Salgo a la calle a buscar unos duraznos y alguna otra fruta de color apetecible. Mis ojotas caminan unos pasos y me encuentro con ella. Una anciana flaca, con ropas raídas y un bolsón semivacío. Tiene una remera vieja bien ajustada a los huesos. Su pelo es color ceniza, pero su mirada está encendida. Su resquebrajada boca va murmurando una canción. Una dulce canción. Su mano izquierda aferra una escoba o, mejor dicho, los restos de una escoba. Un palo de madera sin cabellos, descabellado. “Pac, pac, pac”, golpea el palo sobre la vereda rota, acompañando su canción.
La anciana se va alejando, se lleva la música, la percusión de la tarde. El sol se va acunando con su canto. Un coro de pájaros la sigue. ¿Se irán a dormir a las ramas de su alma? Entonces me pregunto “¿qué es la locura?”, mientras la coplera de ciudad y su melodía pedestre doblan por Ayacucho.
Entro al supermercado. Saludo a la cajera y al chino. Voy a la verdulería. Una sandía recién cortada parece sonreírme. “¿Tenés duraznos?”, le pregunto al verdulero, y me dice que ahora los va a buscar al fondo. Me quedo esperando. En una radio vieja, contigua a la balanza, suenan Los Redondos. “Hoy se está realmente bien”, pienso. Hasta que escucho una voz áspera detrás de mí, que grita: “¿Dónde está la otra cajera?”. Me doy vuelta. Veo a un tipo, treintañero, ubicado en el quinto o sexto lugar de la cola. El tipo sigue gritando: “Qué raro ustedes… ¡A este país se viene a laburar! ¡Mi abuelo se vino de Italia a laburar! ¡Mirá, mirá cómo se ríe la chica!”.
La cajera, la “chica” en cuestión, no se está riendo. El tipo sigue esperando y yo me pregunto en qué día se desvaneció la alegría de sentirnos “Campeones del Mundo”. Finalmente, le toca el turno al tipo. La cajera pasa la mercadería raudamente, como queriendo sacárselo de encima lo antes posible. “Tomá, pasame la tarjeta”, le ordena el tipo resoplando, y le tira la tarjeta sobre una libreta. ¿Qué carajo quiere? ¿El regreso a la época de la esclavitud? Ahora estoy más cerca de saber qué es la locura.

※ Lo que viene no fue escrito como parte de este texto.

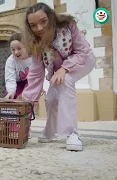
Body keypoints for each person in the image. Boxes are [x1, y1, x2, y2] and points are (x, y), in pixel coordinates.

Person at [22, 2, 96, 151]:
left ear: (50, 16)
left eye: (43, 22)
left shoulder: (68, 26)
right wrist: (28, 100)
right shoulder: (35, 42)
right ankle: (50, 132)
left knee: (66, 80)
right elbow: (36, 73)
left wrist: (64, 68)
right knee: (50, 99)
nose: (39, 28)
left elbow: (83, 51)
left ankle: (72, 133)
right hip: (58, 72)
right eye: (33, 25)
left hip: (84, 61)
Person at [4, 32, 33, 138]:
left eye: (19, 48)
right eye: (13, 49)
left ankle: (26, 126)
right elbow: (10, 78)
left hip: (29, 80)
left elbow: (36, 75)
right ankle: (12, 126)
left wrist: (39, 86)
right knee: (10, 100)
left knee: (28, 100)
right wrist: (11, 91)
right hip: (16, 82)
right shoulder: (10, 61)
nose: (16, 52)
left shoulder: (33, 57)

Imagino que el chino agarra la mermelada de ciruela que está detrás suyo y la arroja a la cabeza del sujeto, para endulzarle las ideas. El tipo se desmorona y su cráneo golpea, con el sonido de una bocha, sobre el piso. Dos chinos vienen corriendo e introducen el cuerpo en una bolsa grande, que hasta hace un rato tenía papas. Se lo llevan hacia el fondo y lo dejan cerca, muy cerca, de la carnicería. “Sangre y mermelada: Chino asesina a un ciudadano que solo quería pagar”, titulará el noticiero de la noche. El chino termina en la cárcel, siempre en la oscuridad.
Retorno a eso que llaman “realidad”. El tipo todavía está aquí. ¿Acaso un pobre chino podría acabar con tanta soberbia? El tipo agarra las bolsas, acomoda la tarjeta entre varias tarjetas y se marcha hacia Colón, en dirección contraria a la anciana que vi pasar. Se va a disfrutar su tiempo o, me arriesgaría a decir, a padecer su tiempo.
El chino, la cajera y yo nos miramos, sin encontrar palabras. Un triángulo equilátero de bronca, suavizado con tristeza. La sandía ya no me sonríe. Parece chorrear sangre. Lentamente, el río marrón de la vida recupera su cauce. El chino agacha la cabeza y escribe algo en su libreta. La cajera ordena unos pocos billetes. Y yo me quedo allí, naufragando en un mar de sensaciones, con el canto de coplera atragantado, en la agridulce espera del durazno.